The full and true value of taxable property used or committed by contract or other agreement for pipeline transportation of gas or unrefined oil or in the operation or maintenance of facilities for the pipeline transportation of gas or unrefined oil is: (1) on the construction commencement date and until January 1 following the date the pipeline begins to transport gas or unrefined oil, the actual cost incurred or accrued with respect to the property as of the date of assessment; (2) determined on each January 1 thereafter with due regard to the economic value of the property based on the estimated life of the proven reserves of gas or unrefined oil then technically, economically, and legally deliverable into the transportation facility; however, if the proven reserves of gas or unrefined oil then technically, economically, and legally deliverable indicate an economic life materially shorter than the estimated physical life of the transportation facility, the full and true value is the actual cost reduced by an annual allowance for depreciation on a straight line basis over an economic life based on the actual elapsed life from the commencement of full operation to the date of assessment plus the estimated remaining life of the proven reserves of gas and unrefined oil then technically, economically, and legally deliverable into the transportation facility as of the date of the assessment; (3) on the assessment date next following inability to use or construct all or a substantial part of the facility for a period of 90 or more consecutive days because of natural disaster or legal prohibition, or other events beyond the control of a person having ownership or control of the property, adjusted to take into account any diminution in value.
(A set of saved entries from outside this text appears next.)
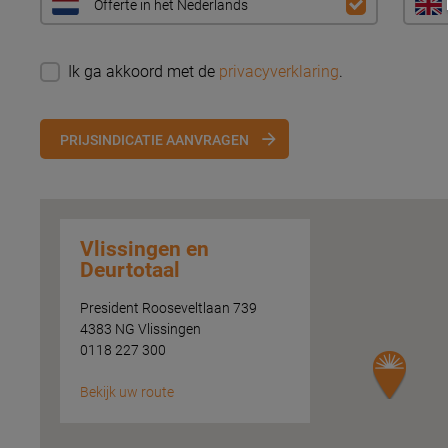
Offerte in het Nederlands
Ik ga akkoord met de
privacyverklaring
.
PRIJSINDICATIE AANVRAGEN
Vlissingen en
Deurtotaal
President Rooseveltlaan 739
4383 NG Vlissingen
0118 227 300
Bekijk uw route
For purposes of this section, "actual cost" and "replacement cost" do not include interest capitalized before or during the period of construction nor the value of intangible drilling expenses. In the case of taxable property under construction, "actual cost" for purposes of this section means the costs incurred or accrued with respect to the property as of the date of assessment.

 6.   Practical application of valuation methods:  See #5.

 7.   Valuation treatment of large facilities:  Rail yards and dams are exempt, as they are owned by the State of Alaska. Power plants that may be privately owned are valued (by the local assessor) on a cost less depreciation basis within the municipality in which it is located.

 8.  Apportionment method required by statute:  Only property that is centrally assessed and apportionment required is the Trans-Alaska Pipeline System (TAPS). The apportionment is based upon the prorated value of property actually located within a taxing jurisdiction times the local mill rate for property taxes.

 9. Practical application of apportionment requirements: See #8.

10. Apportionment treatment of large facilities:  None other than #8 for oil and gas property.

11. Description of assessment appeals system: Oil and gas property is appealed to the Department of Revenue and is handled by a hearing officer and decision is determined. The taxpayer may appeal this decision to the State Assessment Review Board (SARB). (The SARB is made up of individuals appointed by the governor and confirmed by the legislature by individuals knowledgeable in oil and gas and assessment fields) The SARB's decision may then be appealed to Superior Court for a trial de novo, and that decision may be appealed to the State Supreme Court.

12.  Status of deregulation/restructuring of electric generation and impact on valuation and apportionment methods used:  Since Alaska contains no centrally assessed electrical generation facilities, this has not and is not expected to become an issue.

13. State Government staffing: The Department of Revenue staffs one full time position of State Petroleum Assessor. That person contracts with private firms for valuation assistance.

The Department of Community and Economic Development staffs one full time position of State Assessor for determining the full value of all property on a local basis in cooperation with local assessors.